- _INSTRUCTION_: Where an image appears in the data, omit it and reproduce the rest exactly.

Hardware project source files
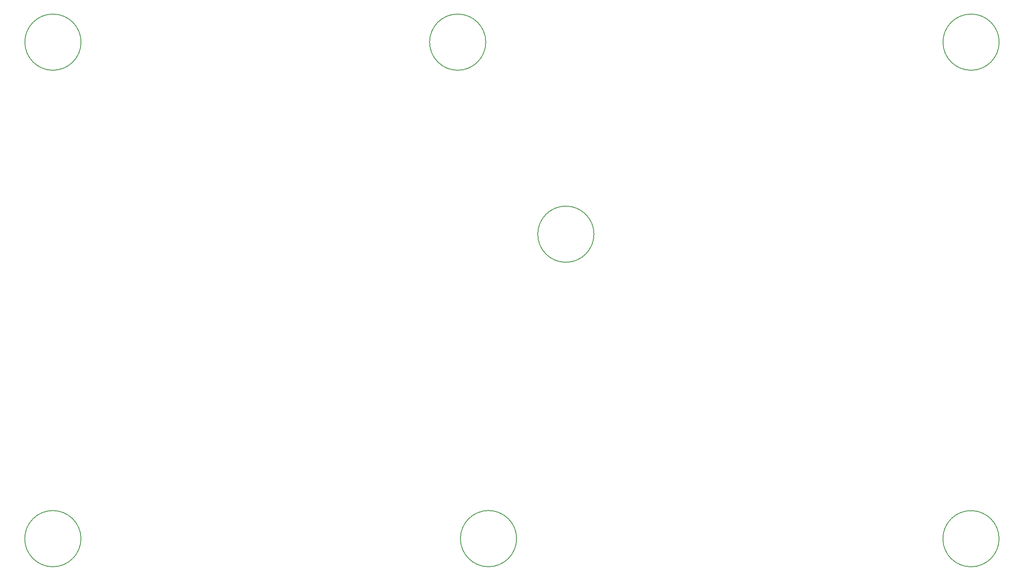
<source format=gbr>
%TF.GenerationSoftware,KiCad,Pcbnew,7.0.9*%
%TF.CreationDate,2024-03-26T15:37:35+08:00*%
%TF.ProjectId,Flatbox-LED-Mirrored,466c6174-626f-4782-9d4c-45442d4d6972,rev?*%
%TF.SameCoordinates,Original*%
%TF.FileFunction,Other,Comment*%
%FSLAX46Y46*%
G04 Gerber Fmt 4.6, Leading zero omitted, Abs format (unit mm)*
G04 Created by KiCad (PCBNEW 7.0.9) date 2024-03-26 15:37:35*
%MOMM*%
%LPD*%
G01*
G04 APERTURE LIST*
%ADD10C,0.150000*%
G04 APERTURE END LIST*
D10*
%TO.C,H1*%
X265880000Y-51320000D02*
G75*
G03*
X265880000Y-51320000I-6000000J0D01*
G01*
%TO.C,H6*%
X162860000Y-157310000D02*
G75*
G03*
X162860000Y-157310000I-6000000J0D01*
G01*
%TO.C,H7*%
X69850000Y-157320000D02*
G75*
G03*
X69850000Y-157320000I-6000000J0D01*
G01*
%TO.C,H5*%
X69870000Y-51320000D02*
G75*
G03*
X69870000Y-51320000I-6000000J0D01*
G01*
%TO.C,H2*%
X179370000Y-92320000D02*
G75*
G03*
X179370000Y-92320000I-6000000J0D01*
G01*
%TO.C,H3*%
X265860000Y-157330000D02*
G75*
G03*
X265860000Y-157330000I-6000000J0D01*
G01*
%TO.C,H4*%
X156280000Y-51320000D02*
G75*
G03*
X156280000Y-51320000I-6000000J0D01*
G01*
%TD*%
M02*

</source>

- _OUTPUT FOR THIS EXERCISE_:
<source format=gbr>
%TF.GenerationSoftware,KiCad,Pcbnew,7.0.9*%
%TF.CreationDate,2024-03-26T15:37:35+08:00*%
%TF.ProjectId,Flatbox-LED-Mirrored,466c6174-626f-4782-9d4c-45442d4d6972,rev?*%
%TF.SameCoordinates,Original*%
%TF.FileFunction,Other,Comment*%
%FSLAX46Y46*%
G04 Gerber Fmt 4.6, Leading zero omitted, Abs format (unit mm)*
G04 Created by KiCad (PCBNEW 7.0.9) date 2024-03-26 15:37:35*
%MOMM*%
%LPD*%
G01*
G04 APERTURE LIST*
%ADD10C,0.150000*%
G04 APERTURE END LIST*
D10*
%TO.C,H1*%
X265880000Y-51320000D02*
G75*
G03*
X265880000Y-51320000I-6000000J0D01*
G01*
%TO.C,H6*%
X162860000Y-157310000D02*
G75*
G03*
X162860000Y-157310000I-6000000J0D01*
G01*
%TO.C,H7*%
X69850000Y-157320000D02*
G75*
G03*
X69850000Y-157320000I-6000000J0D01*
G01*
%TO.C,H5*%
X69870000Y-51320000D02*
G75*
G03*
X69870000Y-51320000I-6000000J0D01*
G01*
%TO.C,H2*%
X179370000Y-92320000D02*
G75*
G03*
X179370000Y-92320000I-6000000J0D01*
G01*
%TO.C,H3*%
X265860000Y-157330000D02*
G75*
G03*
X265860000Y-157330000I-6000000J0D01*
G01*
%TO.C,H4*%
X156280000Y-51320000D02*
G75*
G03*
X156280000Y-51320000I-6000000J0D01*
G01*
%TD*%
M02*

</source>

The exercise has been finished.